Virtual Insanity

Our capacity to absorb what is going on around us seems to be infinite and compared to what  was happening in the teen years of our parents lives there appears to be more information out  there, both wanted and uninvited. The boundaries between our offline and online lives seem to  have disappeared as we all become seamlessly connected to each other wherever we are. Our  social media 'personas' feed into our offline life so that we hover in the mid world of on and  offline, creating a personally constructed world which we think we can control with a swipe or  glance. Yet this is not true as evidence shows that in the connected world we are nudged and  guided to where algorithms have decided to take us. 

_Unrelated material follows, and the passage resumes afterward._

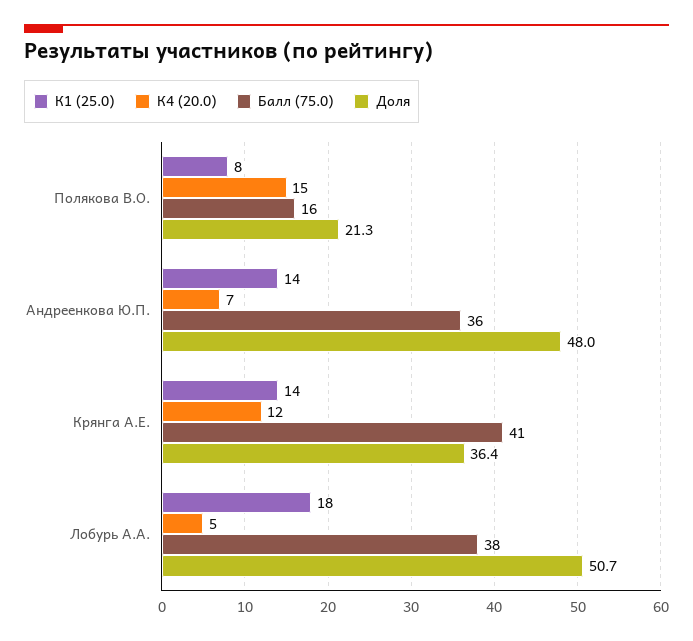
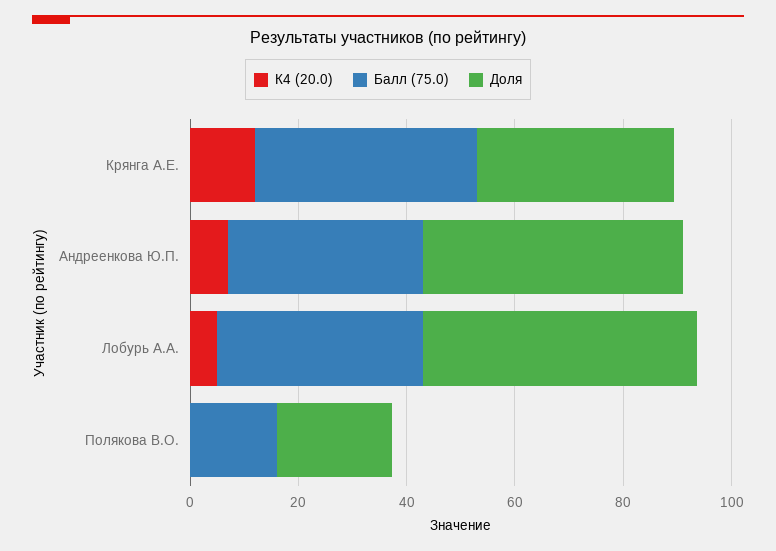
К1 (25.0), Полякова В.О.: 8 -> none
К4 (20.0), Полякова В.О.: 15 -> 0
К1 (25.0), Андреенкова Ю.П.: 14 -> none
К1 (25.0), Крянга А.Е.: 14 -> none
К1 (25.0), Лобурь А.А.: 18 -> none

As we become data driven and give up part of ourselves we have entered into a digital pact. Julia Hobsbawm in her book Fully Connected writes about our inability to absorb a tidal wave of  information and maintain a healthy balance in our personal and professional lives. This Age of  Overload, or Virtual Insanity, is complex, dissatisfying and unproductive leading to a plethora of  health issues, both mental and physical.  

We urgently need to find a way of stepping back and I have found that meditation is the perfect  antidote. 

Taking a non-negotiable decision to meditate for twenty minutes gives me time to purposely  disconnect from everything around me and step into a safe space where I let my body rest very  deeply in its least excited state and my mind settles. A digitally directed ‘meditation’ is quite  simply not the same thing. 

When you have in place a self-sufficient technique which is not relying on anything other than  yourself, there is a feeling of empowerment and liberation. For the twenty three hours and twenty  minutes when we are not meditating we are, or believe ourselves to be, in control of all aspects of  our lives. When meditating we deliberately and gently disengage from this approach surrendering  to the natural flow and energy arising from the time spent sitting with our eyes closed.

Research shows that a consistent regular practice has a compound effect which builds a healthy  balance and approach to all the diversions and demands of our connected lives.

In these moments thoughts naturally arise triggered by the release of stresses both recent and  long-past. There is no agenda - I'm not trying to meditate or encourage or suppress thoughts. I'm  letting nature do what it wants to do; naturally, effortlessly, simply and easily.  When I end my meditation I can choose how to re-connect with the world. Over the many years I  have meditated I have found that the beckoning electronic finger, or thumbs up can be kept in its  place. That digital world can be entered and left on my own terms, my powers of discrimination  and intuition nurtured twice daily by meditation.